Records for this exercise:
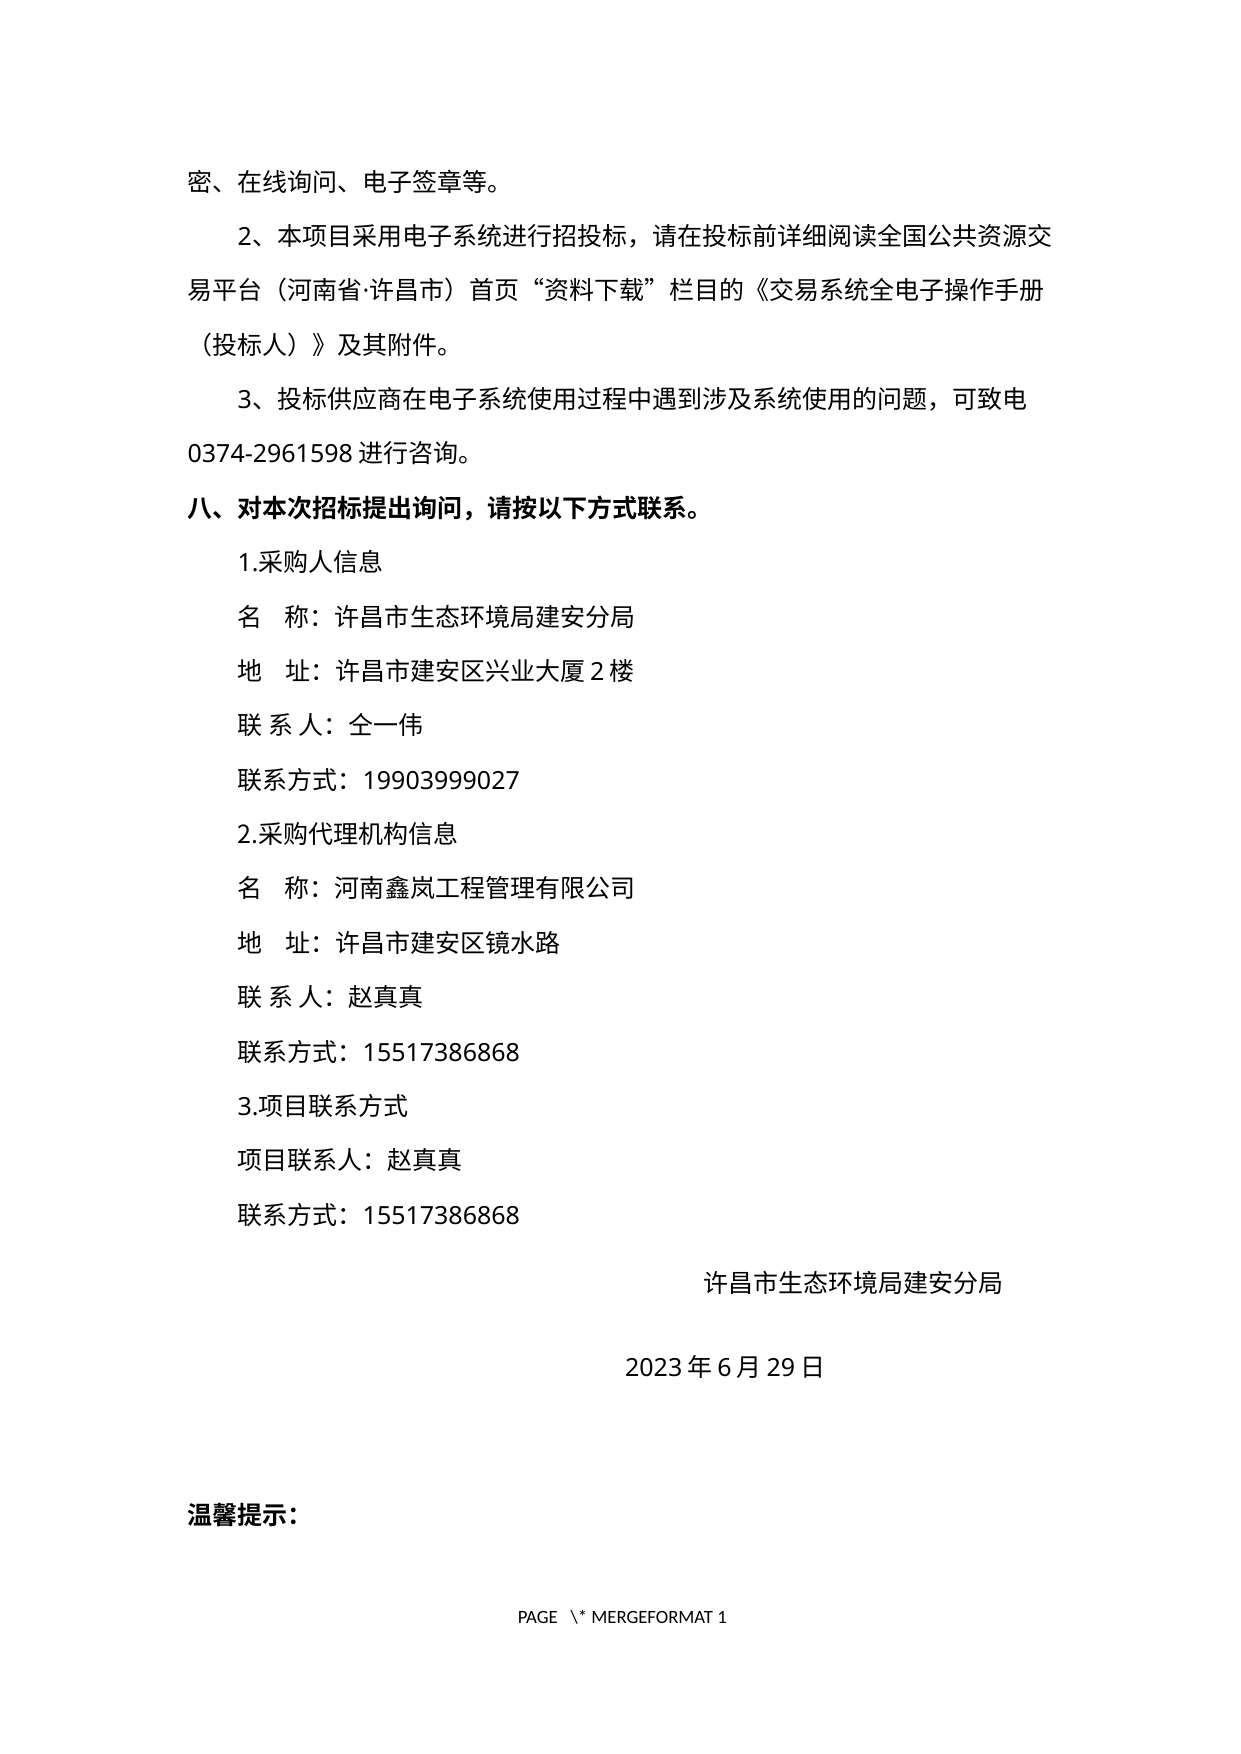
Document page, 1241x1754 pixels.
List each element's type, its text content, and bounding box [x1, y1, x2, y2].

text 联 系 人：仝一伟 [187, 706, 1053, 742]
text 1.采购人信息 [187, 543, 1053, 579]
text 联系方式：15517386868 [187, 1195, 1053, 1231]
text 温馨提示： [187, 1481, 1053, 1546]
text 名 称：许昌市生态环境局建安分局 [187, 597, 1053, 633]
text 联系方式：19903999027 [187, 760, 1053, 796]
text 2023年6月29日 [187, 1333, 1003, 1398]
text 名 称：河南鑫岚工程管理有限公司 [187, 869, 1053, 905]
text 3.项目联系方式 [187, 1086, 1053, 1123]
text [187, 162, 1053, 198]
text 2、本项目采用电子系统进行招投标，请在投标前详细阅读全国公共资源交易平台（河南省·许昌市）首页“资料下载”栏目的《交易系统全电子操作手册（投标人）》及其附件。 [187, 216, 1053, 361]
text 联系方式：15517386868 [187, 1032, 1053, 1068]
text 2.采购代理机构信息 [187, 814, 1053, 851]
text 3、投标供应商在电子系统使用过程中遇到涉及系统使用的问题，可致电0374-2961598进行咨询。 [187, 379, 1053, 470]
text 八、对本次招标提出询问，请按以下方式联系。 [187, 488, 1053, 524]
text 联 系 人：赵真真 [187, 978, 1053, 1014]
text 项目联系人：赵真真 [187, 1141, 1053, 1177]
text 地 址：许昌市建安区兴业大厦2楼 [187, 651, 1053, 688]
text 许昌市生态环境局建安分局 [187, 1249, 1003, 1314]
text 地 址：许昌市建安区镜水路 [187, 923, 1053, 959]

Work required: Within this listing, how many lines hold "许昌市生态环境局建安分局"? Give the number alone.

Exercise result: 2